When the meal was served, we’d sit down to an old movie and enjoy our little weekly tradition. Years later it’s still one of his favorite foods and this protein-packed one-pot homemade version is one of mine!


It starts with one whole onion diced and sautéed in a heavy-bottom dutch oven on medium-high heat. We saved up and splurged on THIS enameled dutch oven for Christmas last year but we’ve also had a great experience with THIS more affordable option too!

Next I’m going to add in 2 cans of diced green chiles and 2 lbs of ground turkey (or any ground meat of choice) and brown until cooked through.

At this point I add in the beans. To make this fruit a little less “musical” (if ya get my drift) I like to soak dry beans for at least 24 hours or thoroughly strain and rinse canned beans (if I want a quicker option.)

My favorite “white” bean options are great northern beans which are a lighter version of pinto beans and cannellini beans which are white kidney beans. But any beans that you prefer will do!

Time for some seasoning! I keep it simple by adding paprika, tomato powdered bouillon (any bouillon will work but my favorite is the tomato kind) and some good ol salt and pepper. Because I’m a “dump cook” I just season everything to taste (which is another reason why I make sure the meat is thoroughly cooked before adding more to the recipe so I can take tastes along the way!)
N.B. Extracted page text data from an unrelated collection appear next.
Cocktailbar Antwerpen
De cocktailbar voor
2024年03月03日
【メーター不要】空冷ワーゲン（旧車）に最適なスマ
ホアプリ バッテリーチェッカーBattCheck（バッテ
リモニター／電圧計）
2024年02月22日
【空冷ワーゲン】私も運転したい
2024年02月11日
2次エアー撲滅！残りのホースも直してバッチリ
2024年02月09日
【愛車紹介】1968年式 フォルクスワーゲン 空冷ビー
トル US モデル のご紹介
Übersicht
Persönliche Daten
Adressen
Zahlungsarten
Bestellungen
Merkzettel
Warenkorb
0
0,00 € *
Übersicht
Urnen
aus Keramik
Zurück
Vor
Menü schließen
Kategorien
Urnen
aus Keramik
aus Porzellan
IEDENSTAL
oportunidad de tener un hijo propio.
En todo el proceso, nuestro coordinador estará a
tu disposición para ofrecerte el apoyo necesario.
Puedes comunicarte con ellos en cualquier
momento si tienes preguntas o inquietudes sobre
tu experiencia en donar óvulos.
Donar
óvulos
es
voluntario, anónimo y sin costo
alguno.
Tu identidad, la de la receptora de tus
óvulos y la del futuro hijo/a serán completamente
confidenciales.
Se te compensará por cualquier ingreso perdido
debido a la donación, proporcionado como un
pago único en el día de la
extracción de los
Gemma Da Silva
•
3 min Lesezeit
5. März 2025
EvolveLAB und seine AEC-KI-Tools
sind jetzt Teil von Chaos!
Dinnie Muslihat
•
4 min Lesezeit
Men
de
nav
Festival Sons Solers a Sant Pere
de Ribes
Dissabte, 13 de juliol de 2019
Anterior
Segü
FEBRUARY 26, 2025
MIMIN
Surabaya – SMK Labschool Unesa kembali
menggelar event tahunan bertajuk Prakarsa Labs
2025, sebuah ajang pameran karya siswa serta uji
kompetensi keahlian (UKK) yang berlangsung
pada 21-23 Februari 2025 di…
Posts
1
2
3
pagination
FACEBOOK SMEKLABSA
Now for the easy part! Turn the stovetop down to low, pop the lid on, and let it simmer until you’re ready to partake! I usually assemble this one-pot dish in the morning and have it simmer until dinner time but it can be ready in as little as 20 minutes of simmering if you’re in more of a rush! As with most soups, stews and chilis, the longer it simmers the better (and it’s even yummier the next day as leftovers!)

I like to stick with nostalgia and serve over rice, but this would be great by itself or topping any starchy side of choice! I sometimes like to add a dollop of sour cream and a sprinkle of chives from my garden or some shredded cheese like my dad does!